Background: There is a link with the upper and lower airway and disruption of alveolar epithelial cells, which is a potential trigger for the reactivation of the epithelial-mesenchymal trophic unit (EMTU) and induced characteristic airway changes associated with allergic asthma. Dermatophagoides pteronyssinus is a common inhalant indoor allergen and is known for causing allergic rhinitis and airway inflammation. Transforming growth factor beta 1 (TGF-beta1) is a major participant in the airway remodeling of asthma, a component of cellular stress response pathways, and enhanced epithelial immunoreactivity is known to occur in allergic rhinitis.
Methods: In this study, we show the ability of D. pteronyssinus allergens from dialyzed standardized immunotherapy extract to induce apoptosis and increase TGF-beta1 secretion in a confluent A549 cell line model. A549 cells were treated with either 600 AU/mL dialyzed D. pteronyssinus immunotherapy extract (eDp) or Ctl media (Ctl) for 24 hours. Cells and supernatants were collected, washed, and treated with Annexin V-FITC Apoptosis Detection Kit II (BD Pharmingen, La Jolla, CA) and then analyzed by flow cytometry. TGF-beta1 secretion was determined by ELISA using cell culture supernatants.

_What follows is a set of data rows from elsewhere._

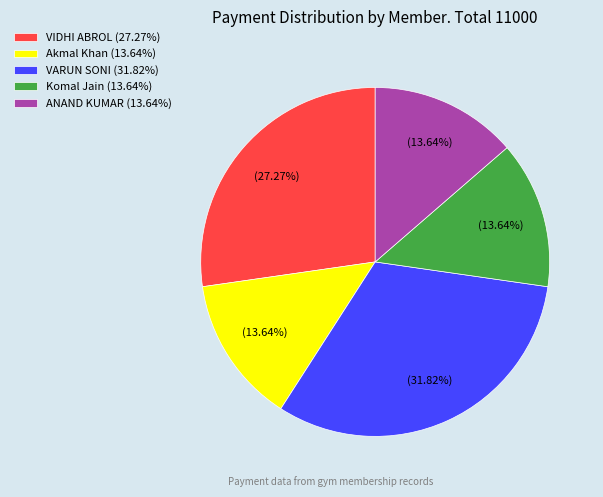

Approximately how many times larger is the value at Akmal Khan (13.64%) compared to VARUN SONI (31.82%)?

0.4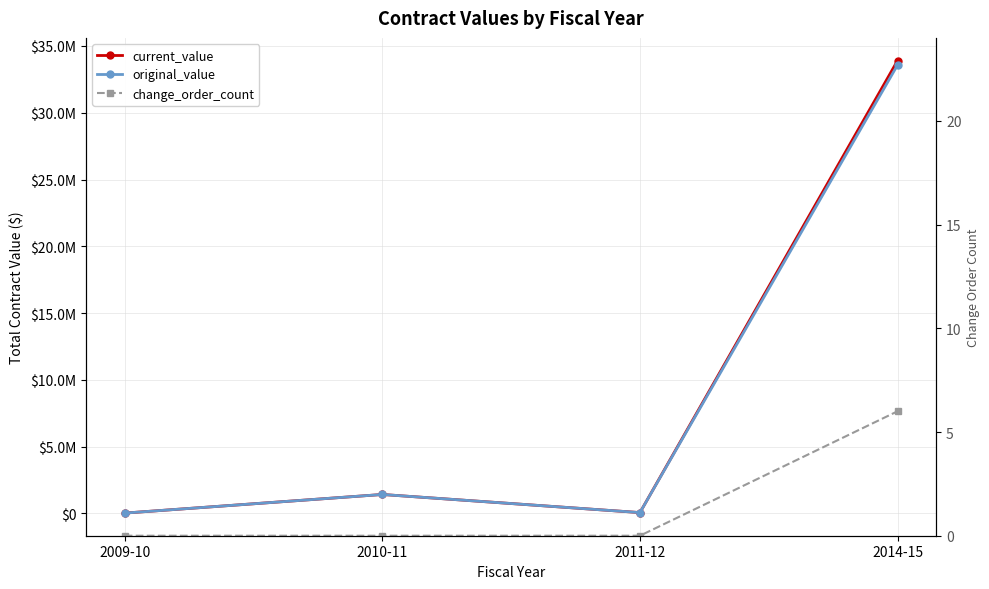

True or false: current_value and change_order_count intersect in this chart.

False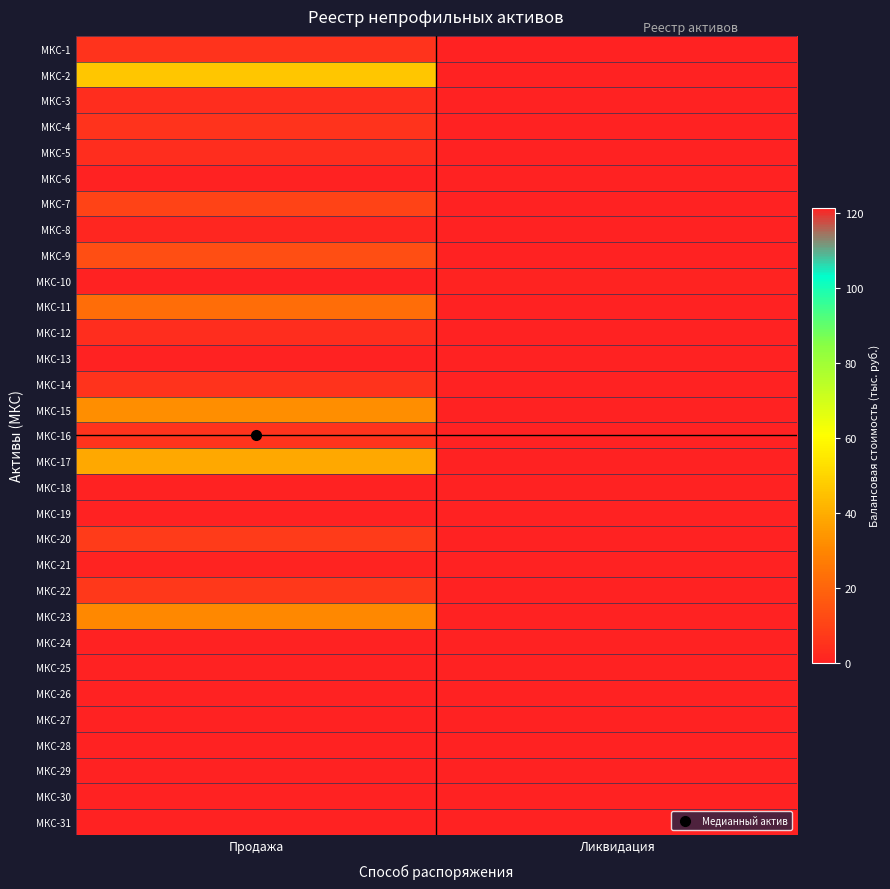

How many series are shown in this chart?

31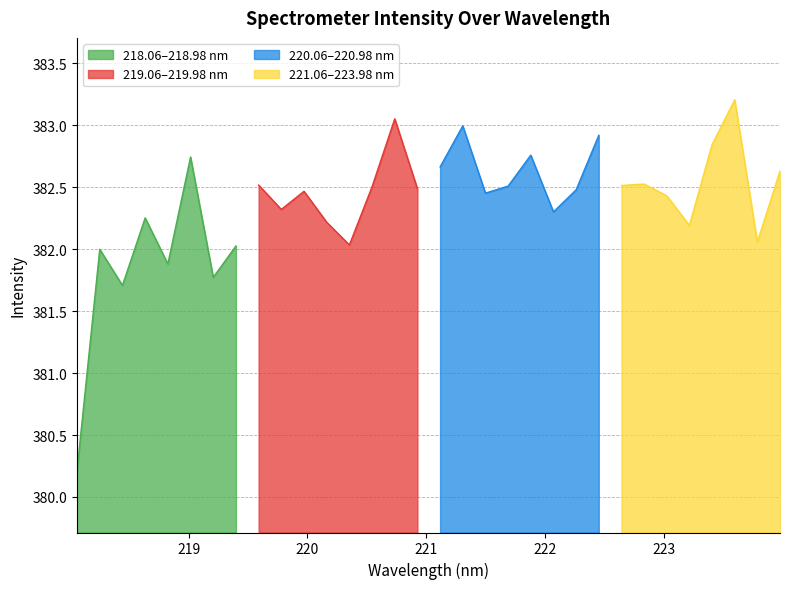

Rank the series by their average value, from highest to lowest.

220.9264-221.6902, 219.9712-220.7354, 219.0156-219.7801, 218.0596-218.8244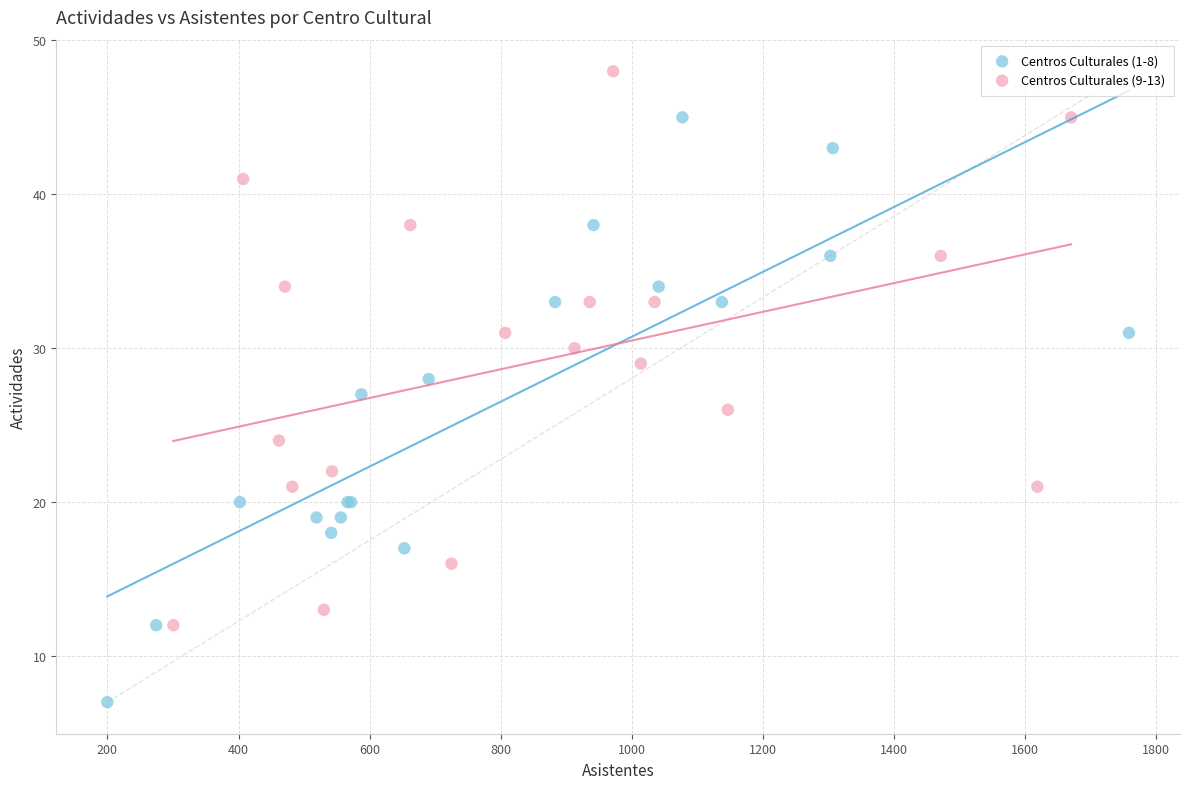

Which series has the widest spread of Y values?

Centros Culturales (1-8)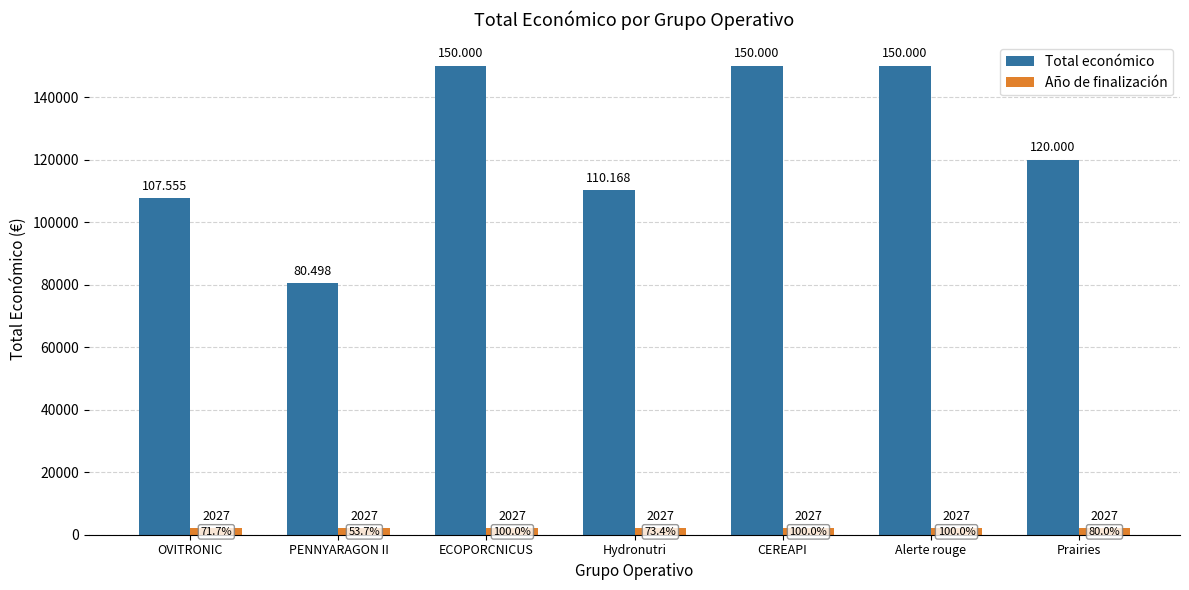

What is the sum of the Total económico values at OVITRONIC and PENNYARAGON II?

188053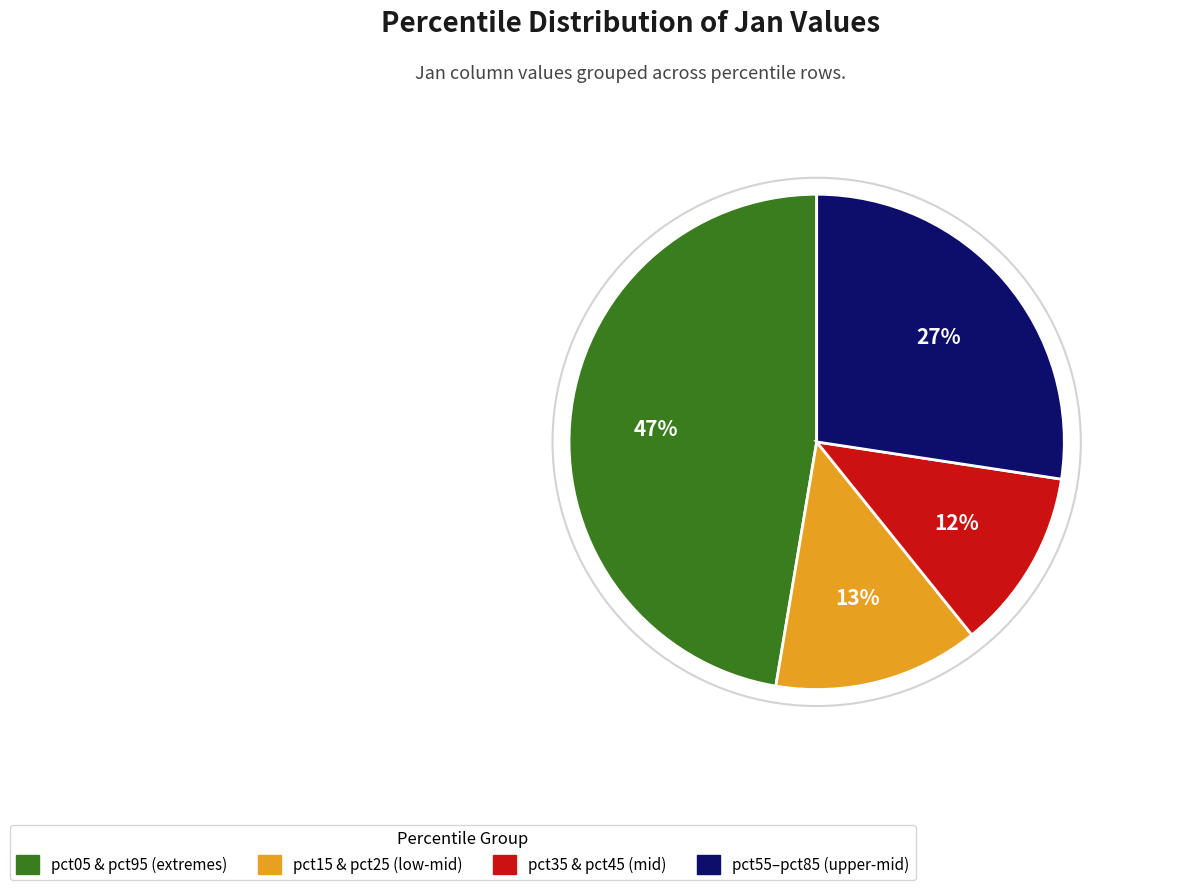

Does any single category account for the majority?

No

Results: The eDp group showed a fourfold increase in early apoptotic cells with a twofold increase in late apoptotic cells versus the Ctl group, along with a 1.65-fold increase of TGF-beta1.
Conclusion: eDp induced viable A549 cells to undergo apoptosis determined by flow cytometry analysis with a significant increase in TGF-beta1 secretion compared with Ctl.